Stephen Brady, Labour leader of Hull City Council, and Conservative Richard Burton, leader of East Riding of Yorkshire Council, who submitted their proposal several months ago, said the news was very welcome.

And they added: "We should be in a position to begin local consultation before the end of the year, when the detail will be much clearer on what the deal could offer to our residents and our region.”

It comes as local leaders in North Yorkshire and York start their own negotiations with government about their devolution proposal, which they hope would be worth up to £2.4bn and help make the county the first 'carbon-negative economy'.

Local leaders in the East Riding and Hull had originally hoped to join forces with councils in North Lincolnshire and North East Lincolnshire as part of a pan-Humber agreement. But the two south bank authorities decided to align with the rest of Lincolnshire instead.

The Hull and East Riding document says that social cohesion is "relatively strong" across the population of 600,000, which is evenly split between the city of Hull and the surrounding area and more than 300 market and coastal towns, villages and hamlets.

But the average annual salary is only 87 per cent of the national figure and the relative lack of higher paid jobs limits the area's ability to retain and attract high skilled workers.

It is hoped that with the help of the extra funding currently under the control of government new programmes can be set up which will improve access to jobs for young people and stop poverty from being passed down the generations.

Henri Murison, director of the Northern Powerhouse Partnership, which lobbies on behalf of business and civic leaders, said the Hull and East Riding proposal "has the full support of businesses on North Bank of Humber.

"Following the success of ABP securing a pan-Humber Freeport - judged the best bid in the country - there is a wealth of industrial potential in the wider region for local government, backed by Treasury, to unlock.

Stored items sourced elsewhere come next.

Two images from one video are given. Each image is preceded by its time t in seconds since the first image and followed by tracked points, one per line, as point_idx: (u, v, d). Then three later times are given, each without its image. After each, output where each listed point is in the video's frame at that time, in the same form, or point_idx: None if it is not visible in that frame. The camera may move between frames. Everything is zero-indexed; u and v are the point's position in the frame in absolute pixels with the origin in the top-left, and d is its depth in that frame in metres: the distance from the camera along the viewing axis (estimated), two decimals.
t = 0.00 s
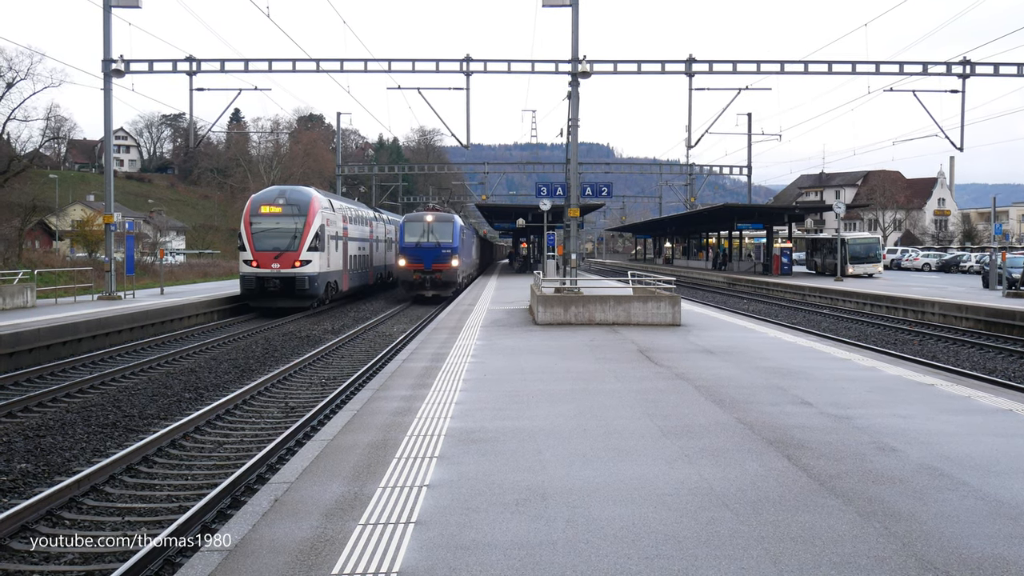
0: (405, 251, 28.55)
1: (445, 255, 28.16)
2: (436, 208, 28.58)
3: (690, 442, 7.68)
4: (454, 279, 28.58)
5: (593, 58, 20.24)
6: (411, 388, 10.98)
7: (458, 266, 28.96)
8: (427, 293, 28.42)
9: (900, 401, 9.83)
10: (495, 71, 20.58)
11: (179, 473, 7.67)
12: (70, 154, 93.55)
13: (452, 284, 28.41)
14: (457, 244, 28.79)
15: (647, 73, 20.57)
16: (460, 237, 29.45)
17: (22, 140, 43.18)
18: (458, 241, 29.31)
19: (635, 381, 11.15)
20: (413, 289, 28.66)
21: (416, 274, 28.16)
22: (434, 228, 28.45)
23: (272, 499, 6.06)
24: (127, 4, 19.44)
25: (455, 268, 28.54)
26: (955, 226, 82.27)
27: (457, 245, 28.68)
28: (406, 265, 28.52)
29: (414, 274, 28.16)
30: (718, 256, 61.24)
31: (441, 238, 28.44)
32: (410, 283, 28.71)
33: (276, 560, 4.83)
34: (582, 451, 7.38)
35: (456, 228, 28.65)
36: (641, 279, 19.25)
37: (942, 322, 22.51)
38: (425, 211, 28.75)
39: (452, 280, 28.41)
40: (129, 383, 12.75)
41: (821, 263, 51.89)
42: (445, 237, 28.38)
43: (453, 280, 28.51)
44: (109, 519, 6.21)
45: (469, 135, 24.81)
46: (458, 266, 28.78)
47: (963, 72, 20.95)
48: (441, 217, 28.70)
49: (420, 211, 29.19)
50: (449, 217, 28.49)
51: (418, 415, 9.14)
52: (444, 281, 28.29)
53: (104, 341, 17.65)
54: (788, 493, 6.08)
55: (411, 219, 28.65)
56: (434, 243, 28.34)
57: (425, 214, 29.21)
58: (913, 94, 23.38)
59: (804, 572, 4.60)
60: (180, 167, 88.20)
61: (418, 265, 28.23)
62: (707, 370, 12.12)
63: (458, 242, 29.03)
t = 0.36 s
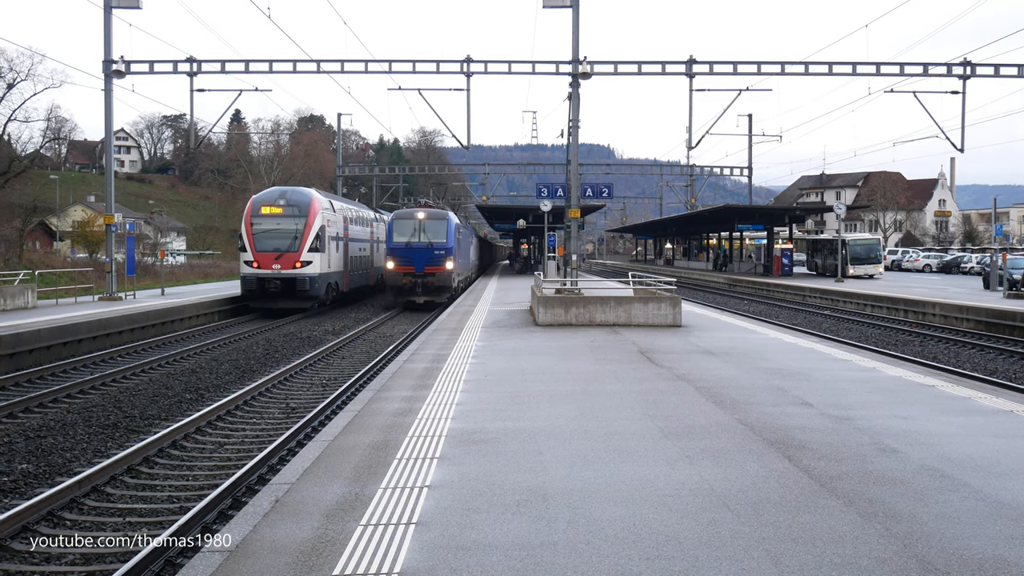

"In order to maximise these opportunities, we must direct further investment into sectors such as green energy, including Carbon Capture, Utilisation and Storage across the estuary and at Drax power station in Selby.

"We expect there will be further opportunities to make common cause with a North Yorkshire and York Mayoral Authority when that is agreed.

"These two authorities have our full backing in driving forward a devolution deal. Their shared interests in transforming the Hull economy - and that of its entire travel to work area - make this a coherent proposition and a key milestone in building the Northern Powerhouse."